▶ [Instruction] Write out every line of text in the listing below as a numbered list, skipping blank lines and leaving the picture markers out.

▶ [Supplied material]
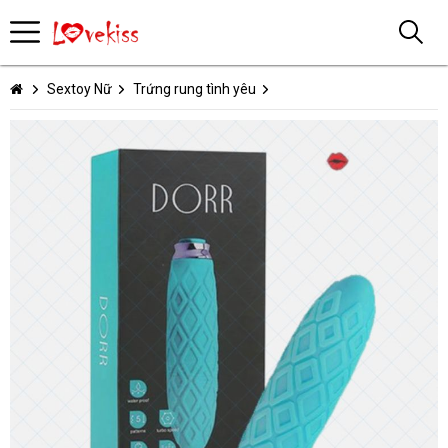
Sextoy Nữ
Trứng rung tình yêu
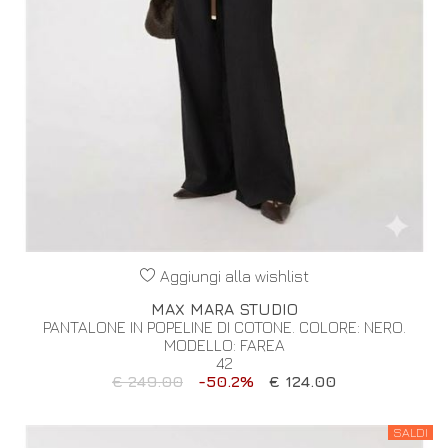
Aggiungi alla wishlist
MAX MARA STUDIO
PANTALONE IN POPELINE DI COTONE. COLORE: NERO.
MODELLO: FAREA
42
€ 249.00
-50.2%
€ 124.00
SALDI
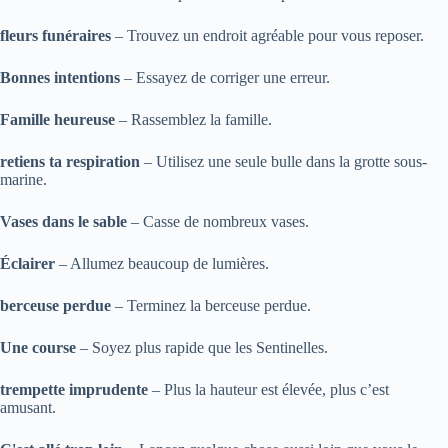
fleurs funéraires
– Trouvez un endroit agréable pour vous reposer.
Bonnes intentions
– Essayez de corriger une erreur.
Famille heureuse
– Rassemblez la famille.
retiens ta respiration
– Utilisez une seule bulle dans la grotte sous-
marine.
Vases dans le sable
– Casse de nombreux vases.
Éclairer
– Allumez beaucoup de lumières.
berceuse perdue
– Terminez la berceuse perdue.
Une course
– Soyez plus rapide que les Sentinelles.
trempette imprudente
– Plus la hauteur est élevée, plus c’est
amusant.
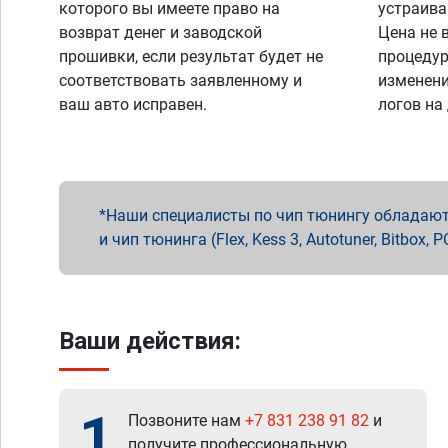
которого вы имеете право на
устраива
возврат денег и заводской
Цена не 
прошивки, если результат будет не
процедур
соответствовать заявленному и
изменени
ваш авто исправен.
логов на
Наши специалисты по чип тюнингу обладают 
и чип тюнинга (Flex, Kess 3, Autotuner, Bitbo
Ваши действия:
1
Позвоните нам
+7 831 238 91 82
и
получите профессиональную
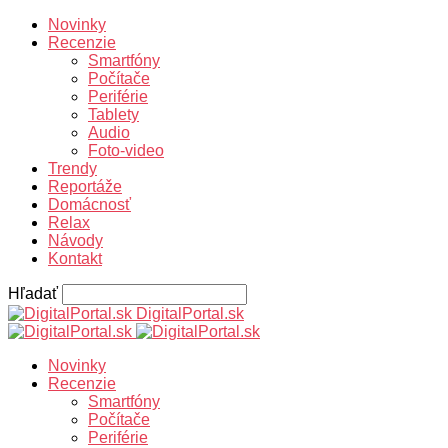
Novinky
Recenzie
Smartfóny
Počítače
Periférie
Tablety
Audio
Foto-video
Trendy
Reportáže
Domácnosť
Relax
Návody
Kontakt
Hľadať
DigitalPortal.sk
Novinky
Recenzie
Smartfóny
Počítače
Periférie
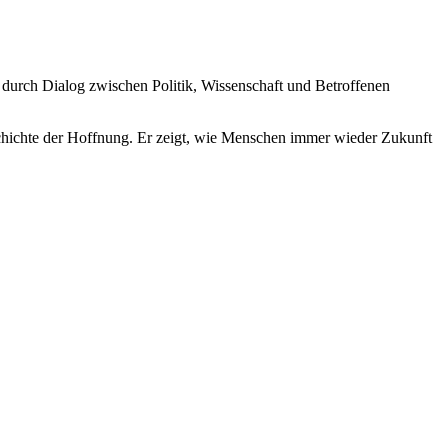
 durch Dialog zwischen Politik, Wissenschaft und Betroffenen
schichte der Hoffnung. Er zeigt, wie Menschen immer wieder Zukunft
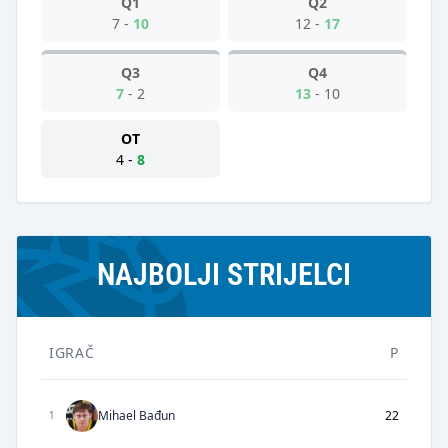
Q1
Q2
7
-
10
12
-
17
Q3
Q4
7
-
2
13
-
10
OT
4
-
8
NAJBOLJI STRIJELCI
IGRAČ
P
Mihael Bađun
22
1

▶ [Result for this task]
1. Sextoy Nữ
2. Trứng rung tình yêu
3. Aggiungi alla wishlist
4. MAX MARA STUDIO
5. PANTALONE IN POPELINE DI COTONE. COLORE: NERO.
6. MODELLO: FAREA
7. 42
8. € 249.00
9. -50.2%
10. € 124.00
11. SALDI
12. fleurs funéraires
13. – Trouvez un endroit agréable pour vous reposer.
14. Bonnes intentions
15. – Essayez de corriger une erreur.
16. Famille heureuse
17. – Rassemblez la famille.
18. retiens ta respiration
19. – Utilisez une seule bulle dans la grotte sous-
20. marine.
21. Vases dans le sable
22. – Casse de nombreux vases.
23. Éclairer
24. – Allumez beaucoup de lumières.
25. berceuse perdue
26. – Terminez la berceuse perdue.
27. Une course
28. – Soyez plus rapide que les Sentinelles.
29. trempette imprudente
30. – Plus la hauteur est élevée, plus c’est
31. amusant.
32. которого вы имеете право на
33. устраива
34. возврат денег и заводской
35. Цена не 
36. прошивки, если результат будет не
37. процедур
38. соответствовать заявленному и
39. изменени
40. ваш авто исправен.
41. логов на
42. Наши специалисты по чип тюнингу обладают 
43. и чип тюнинга (Flex, Kess 3, Autotuner, Bitbo
44. Ваши действия:
45. 1
46. Позвоните нам
47. +7 831 238 91 82
48. и
49. получите профессиональную
50. Novinky
51. Recenzie
52. Smartfóny
53. Počítače
54. Periférie
55. Tablety
56. Audio
57. Foto-video
58. Trendy
59. Reportáže
60. Domácnosť
61. Relax
62. Návody
63. Kontakt
64. Hľadať
65. DigitalPortal.sk
66. Novinky
67. Recenzie
68. Smartfóny
69. Počítače
70. Periférie
71.  durch Dialog zwischen Politik, Wissenschaft und Betroffenen
72. schichte der Hoffnung. Er zeigt, wie Menschen immer wieder Zukunft
73. Q1
74. Q2
75. 7
76. -
77. 10
78. 12
79. -
80. 17
81. Q3
82. Q4
83. 7
84. -
85. 2
86. 13
87. -
88. 10
89. OT
90. 4
91. -
92. 8
93. NAJBOLJI STRIJELCI
94. IGRAČ
95. P
96. Mihael Bađun
97. 22
98. 1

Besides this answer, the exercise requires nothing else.